My therapist says that I'm running, which is a pattern from me - that I shouldn't demonize the department and that I should learn to not distance myself from those who hurt me and take better care of myself when I'm feeling the trauma. Or something. I don't even know what I'm supposed to do. We ran out of time so she said we'd talk about it next week. I hate that.
6 Comments:
It takes courage to speak up when the consequence of doing so can be so serious.
I'm upset that he chose to send such an email out, that he believes the two situations are comparable and I'm not even Jewish but it still pushes MY buttons to hear about it.
Would it help to ask yourself what fear that professor's email shows? Because no one writes such a thing unless some fear resonates through that person very deeply.
When people can step back from their fears, that's when a dialogue can begin and sometimes change happens.
Or maybe he just likes an excuse to bully.
(((Hugs))) on having to deal with all of this on top of everything else.
I honestly don't know him or the her that sent out the second email very well at all. So, I don't know if I can speak to their fears. I have heard the he is a bit of a bully in general and tends to take extreme positions in support of whomever he believes is the underdog. But I don't know them that well.
One of the especially painful things to me was the message that dialogue is unacceptable and that whatever I might have to say isn't legitimate because I'm on the "other" side of the issue and am a graduate student (not professor).
Wow.
I hadn't seen this until now. I'm so sorry you had to go through this and can completely relate, I've experienced this a lot both in and outside of Israel.
What I would suggest to you is that when you are feeling calmer, you should maybe consider rejoining the listserve... I'm writing this message to you sitting in my Palestinian office (where it has become increasingly fraught to be the only Jew, but it got to a point where I realised that I don't have to take all the anti-Israel stuff as personally offensive to me.)

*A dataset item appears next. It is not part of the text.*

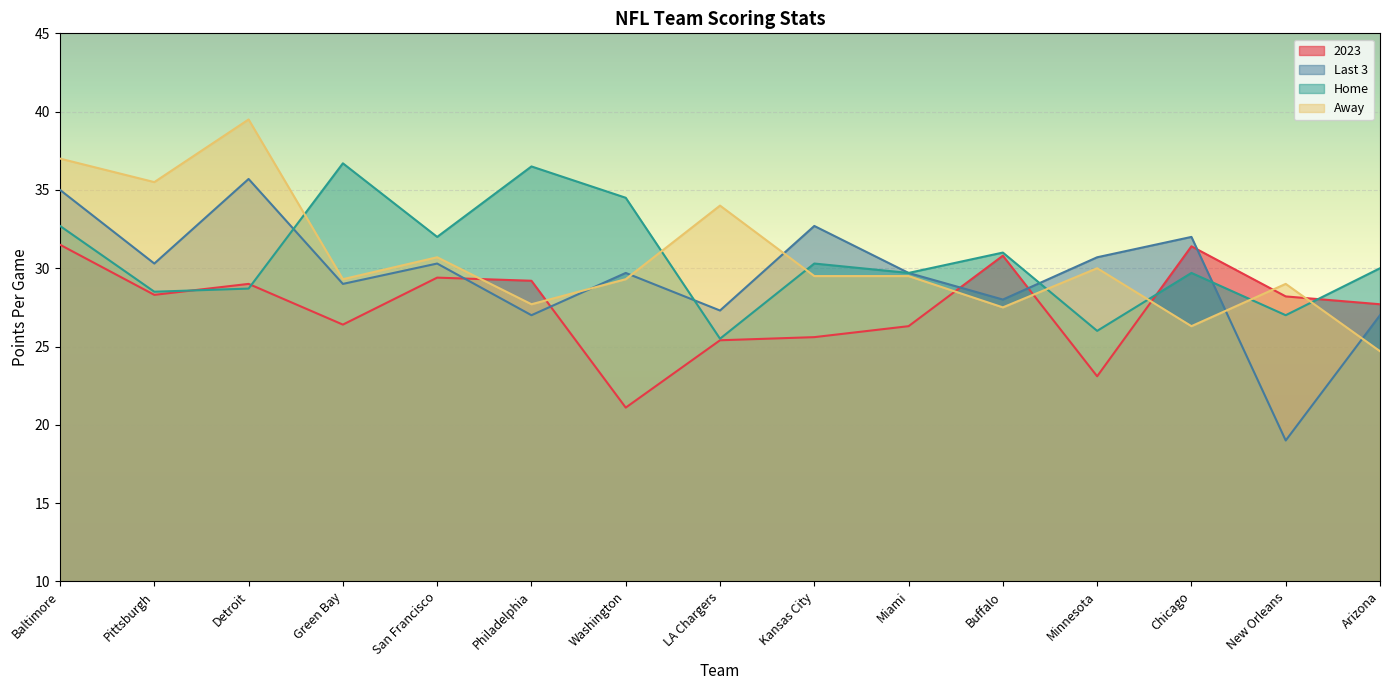

Where is the first local minimum for Last 3?

Pittsburgh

I say this because I think that this won't be the last time you're confronted with such sentiment in academia. But the main reason I think you shouldn't leave permanently is because of the way that your response inspired other students to reply to you and say what they did. I'm so proud of you.

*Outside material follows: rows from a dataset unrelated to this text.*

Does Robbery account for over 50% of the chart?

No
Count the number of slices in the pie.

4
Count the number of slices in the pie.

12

I'm not suggesting you need to become the Hasbara-Guru in your department (yeah, right!) but I have a feeling that it might be easier to keep your "enemies" close to your chest than allow nasty propaganda to go about the listserve unfettered. Ignore the professor's childish and pathetic response calling for a boycott... Think about it like this- if you re-joined, next week you could even post something about the humanitarian angle post-Gaza, not just silly name-calling propaganda: You could emerge the bigger person here (which you are.) I'll even send you a selection of articles if you like!

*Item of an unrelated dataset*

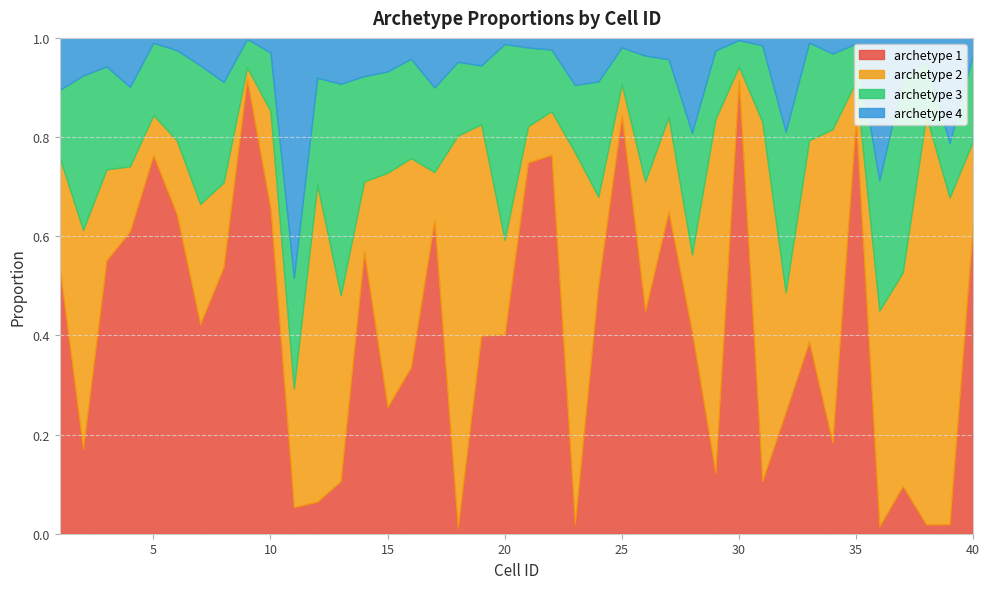

Which series has the widest spread of values?

archetype 1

You're an amazing ambassador of human and women's rights and don't let anyone else EVER make you feel differently!
oooo, this sort of thing boils my blood! "Academic Freedom?????" What the heck is that supposed to mean? If someone was sexually harassing someone else, would THAT be "academic freedom" as well? There's no question in my mind that what was sent out was abusive, not to mention inappropriate and unprofessional. Good God! People are such spineless weanies! I'm glad you are not.
Hello Karma,
That is so awful; I am so sorry you are having to deal with that. You seem to be handling the situation remarkably well though. I hope that everything gets better for you.
Faith Hoffen
How is it going? Has the email situation gotten any better?